Para a isso obstar, a reforma do sistema educativo do ensino infantil ao universitário merece ser encarada na sua globalidade e não como um remendo em esburacada manta de retalhos. Mas haverá coragem e vontade política em promulgar a necessária e urgente legislação sem ser sob pressão sindical ou de lobbies de outra natureza? Caso contrário, é melhor deixar tudo como está porque, nas palavras pessimistas (ou realistas?) de Albert O. Hirschman, “sempre que se propõe uma reforma, é verdade, primeiro, a reforma não vai alterar em nada o que já existe; segundo, a reforma vai produzir efeitos exactamente contrários aos que pretende ter; terceiro, a reforma vai prejudicar o que havia de positivo na reforma anterior”.

3 comentários:

Anónimo disse...

Fazer uma coisa destas esquecendo que o número de alunos foi muitas vezes multiplicado.

“quem não mede não se preocupa com as coisas”. ESta frase cria um absurdo. E se me preocupar com a medição (que é uma coisa, não é), tenho que medir a medição - ad infinitum.

José Simões

Manuel Baptista disse...

Acho que a frase final, de Hirshman, é profunda, embora seja uma ironia também.
Explico-me:
Em Portugal, desde o século XIX, cada novo governo, até o presente, traz consigo a sua reforma da educação. Justamente, Portugal encontrou-se sempre na retaguarda da instrução, com as maiores taxas de analfabetismo, que aliás continuam, pois as pessoas podem ser «analfabetas funcionais», a pior variedade; elas não se reconhecem como analfabetas e portanto são impossíveis de educar.

A educação não deve ser amestramento, deve ser libertação, emancipação, autonomia.

A educação está confinada à escola, mas a escola (do 1º ciclo à universidade) estagnou, n ão evoluiu ao ritmo da sociedade e dos saberes.

A melhor educação seria a que estivesse disseminada por n lugares, que estivesse realmente ao alcance de todos, que pudesse ser apropriada em qualquer momento que na vida de cada um desse jeito.

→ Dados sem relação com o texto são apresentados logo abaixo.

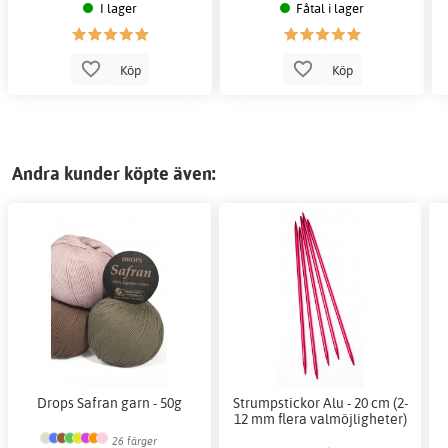
I lager
Fåtal i lager
Köp
Köp
Andra kunder köpte även:
Drops Safran garn - 50g
Strumpstickor Alu - 20 cm (2-
12 mm flera valmöjligheter)
26 färger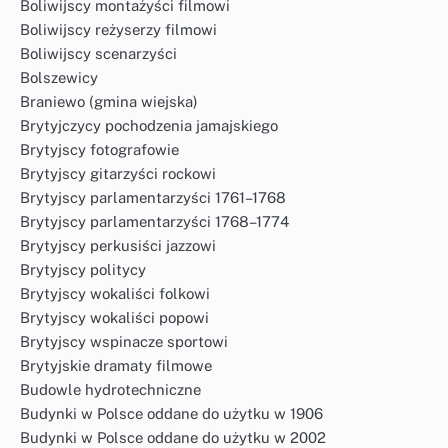
Boliwijscy montażyści filmowi
Boliwijscy reżyserzy filmowi
Boliwijscy scenarzyści
Bolszewicy
Braniewo (gmina wiejska)
Brytyjczycy pochodzenia jamajskiego
Brytyjscy fotografowie
Brytyjscy gitarzyści rockowi
Brytyjscy parlamentarzyści 1761–1768
Brytyjscy parlamentarzyści 1768–1774
Brytyjscy perkusiści jazzowi
Brytyjscy politycy
Brytyjscy wokaliści folkowi
Brytyjscy wokaliści popowi
Brytyjscy wspinacze sportowi
Brytyjskie dramaty filmowe
Budowle hydrotechniczne
Budynki w Polsce oddane do użytku w 1906
Budynki w Polsce oddane do użytku w 2002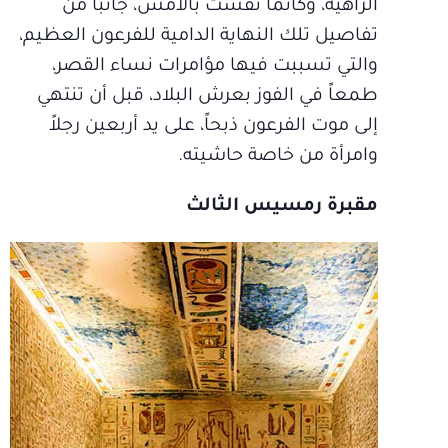
الزاهية، وكأنما نقشت بالأمس، جانباً من
تفاصيل تلك النهاية الدامية للفرعون العظيم،
والتي تسببت فيها مؤامرات نساء القصر،
طمعاً في الفوز بعرش البلاد، قبل أن تنتهي
إلى موت الفرعون ذبحاً، على يد أربعين رجلاً
وامرأة من خاصة حاشيته.
مقبرة رمسيس الثالث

Eu imagino que uma escola para acompanhar a nossa época, deveria ser um pouco como um super-mercado, onde um cliente entra e serve-se dos produtos arrumados nas prateleiras.
A escola que estivesse à altura do nosso tempo seria de auto-aprendizagem, assistida por tutoriais diversos, eventualmente complementada por estágios práticos de aperfeiçoamento.

Mas isso não seria uma reforma da escola; seria a revolução verdadeira: seria a destruição radical da escola que existe e a edificação de uma sociedade, onde aprender fosse tão natural como respirar.

Rui Baptista disse...

Caros comentadores: Obrigado pelo vosso contributo trazido ao meu post.

J.Simões: Bem sei que medir as coisas nem sempre dá o valor exacto das coisas. Esse o perigo de certos dados estatísticos. Que me importa saber que o analfabetismo em Portugal diminuiu se esse resultado se cifrar num maior número de analfabetos diplomados?

Aliás, reconheceu-o, de forma lapidar,o falecido Francisco de Sousa Tavares ao escrever (cito de memória): Dantes Portugal era um país de analfabetos, hoje é um país de burros diplomados!

In memorian:

Concordo consigo: a frase de Hirshman é irónica. Mas não é também verdade, como diziam os latinos, que a rir se castigam os costumes? Mas a ironia, não lhe retira a veracidade de reformas sobre reformas que nada reformam.

Na verdade, é espantoso o estado de ignorância manifestado pelos discentes (e não só)portugueses : a excepções servem apenas para confirmar a regra.

Dando desconto à "boutade" de que, como li algures,o “autodidacta é um ignorante por conta própria” (porque existem verdadeiros autodidactas, como por exemplo os romancistas Ferreira de Castro e José Saramago), preocupante é haver neste país ignorantes com diplomas académicos, obtidos seja através de velhas ou novas oportunidades.

A proposta que apresenta de um novo ensino "libertado, emancipado,autónomo" apenas peca por exigir uma revolução radical num país em que uma simples mudança de paradigma na avaliação docente desencadeia ondas de protesto sindical.